Recall that in an ordered field we have:
- $0<1$;
- $a<b\implies a+c<b+c$.
Suppose that $F$ is an ordered field of characteristic $p$, then we have in $F$ that $$\underbrace{1+\ldots+1}_{p\text{ times}} = 0$$
Therefore: $$0<1<1+1<\ldots<\underbrace{1+\ldots+1}_{p\text{ times}} = 0$$
Contradiction! Therefore the characteristic of $F$ is $0$ and therefore it is infinite, since it contains a copy of $\mathbb Q$.
Few fun facts on the characteristic of a field:
Definition: The characteristic of a field $F$ is the least number $n$ such that $\underbrace{1+\ldots+1}_{n\text{ times}}=0$ if it exists, and $0$ otherwise.
Exercises:
- If a field has a positive characteristic $n$ then $n$ is a prime number.
- If $F$ is a finite field then its characteristic is non-zero (Hint: the function $x\mapsto x+1$ is injective, start with $0$ and iterate it $|F|$ many times and you necessarily got $0$ again.)
- If $F$ is finite and $p$ is its characteristic then $p$ divides $|F|$.
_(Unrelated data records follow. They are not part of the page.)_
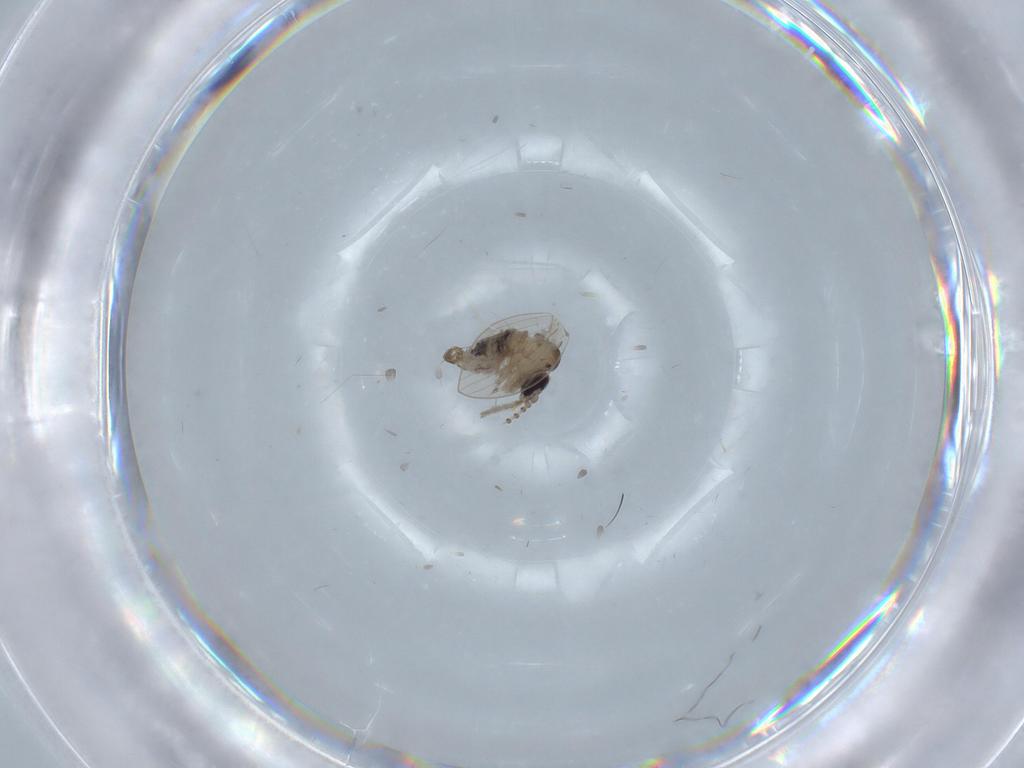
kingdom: Animalia
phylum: Arthropoda
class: Insecta
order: Diptera
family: Psychodidae
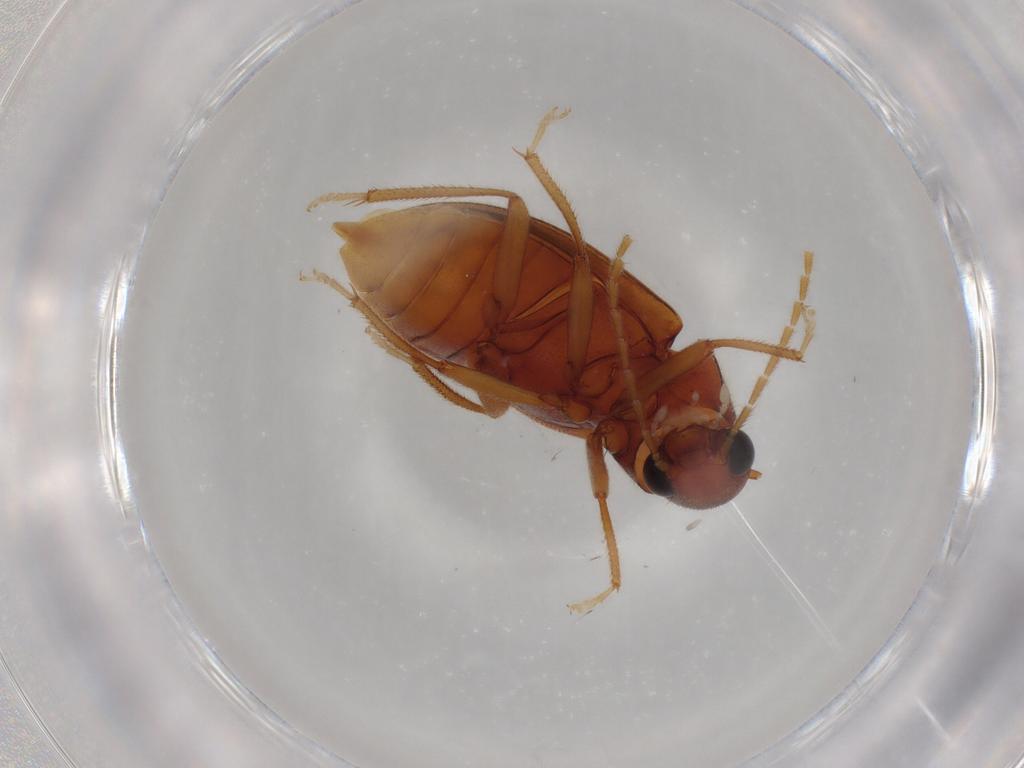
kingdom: Animalia
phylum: Arthropoda
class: Insecta
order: Coleoptera
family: Ptilodactylidae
An ordered field must be infinite. Notice that each field has a subset of numbers that behave like the natural numbers, with $0<1<1+1<1+1+1\dots$
However, not every ordered field is isomorphic to all other ordered fields. Notice that both the rational numbers and real numbers are ordered fields.
Hint $\ $ Linearly ordered groups are torsion-free: $\rm\: 0\ne n\in \mathbb N,$ $\rm\:g>0 \:\Rightarrow\: n\cdot g = g +\cdots + g > 0,\:$ since positives are closed under addition. Conversely, a torsion-free commutative group can be linearly ordered (Levi 1942).